------ Предоставленный фрагмент ------

«Дон Жуан» на гастролях «Ла Скала» в Москве
Четвёртые гастроли легендарного миланского театра «Ла Скала» на сцене московского Большого театра свершились и стали уже фактом истории. За полвека сотрудничества между главными русским и итальянским оперными домами это были самые короткие и необычные во многих отношениях гастроли. Если в 1960—80-е годы «Ла Скала» выбирался в Москву с большой серией спектаклей исключительно (1964 и 1974 гг.) или преимущественно (1989 г.) итальянского репертуара, то в 2012-м миланцы привезли в Россию только одно название — моцартовского «Дон Жуана».
Генеральная репетиция при полном аншлаге, которая на поверку оказалась совсем не генеральной, а весьма черновой оркестровой, и три полноценных показа, сопровождавшиеся большим ажиотажем у москвичей, — вот тот короткий блиц, которого российская столица ждала почти четверть века. За эти годы «Ла Скала» наведывался в Москву в виде концертов своего оркестра и хора: дважды (в 2001 и 2011 гг.) прозвучал Реквием Верди, являющийся своего рода одной из важнейших визитных карточек миланской оперы, но собственно театральную продукцию привезли впервые после долгого (самого долгого! — предыдущие были длиной в десять и пятнадцать лет) перерыва.
Перерыва вполне объяснимого, но от этого не менее неприятно долгого: за эти годы глобальные изменения произошли в России и в мире в целом, другими стали и Большой, и «Ла Скала». Оба пережили масштабные реконструкции, в обоих многое поменялось во внутренней жизни коллективов, в репертуарных и эстетических установках.

------ Исходные данные ------

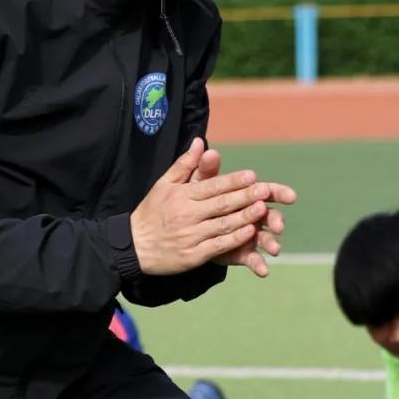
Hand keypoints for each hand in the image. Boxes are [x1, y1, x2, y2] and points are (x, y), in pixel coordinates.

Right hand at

------

__Что сделать__
Замените «масштабные» на «капитальные» во фрагменте о гастролях «Ла Скала» и приведите часть фрагмента, начав с места, где стоит «Перерыва вполне объяснимого, но», и закончив после «и эстетических установках.».

__Ваше решение__
Перерыва вполне объяснимого, но от этого не менее неприятно долгого: за эти годы глобальные изменения произошли в России и в мире в целом, другими стали и Большой, и «Ла Скала». Оба пережили капитальные реконструкции, в обоих многое поменялось во внутренней жизни коллективов, в репертуарных и эстетических установках.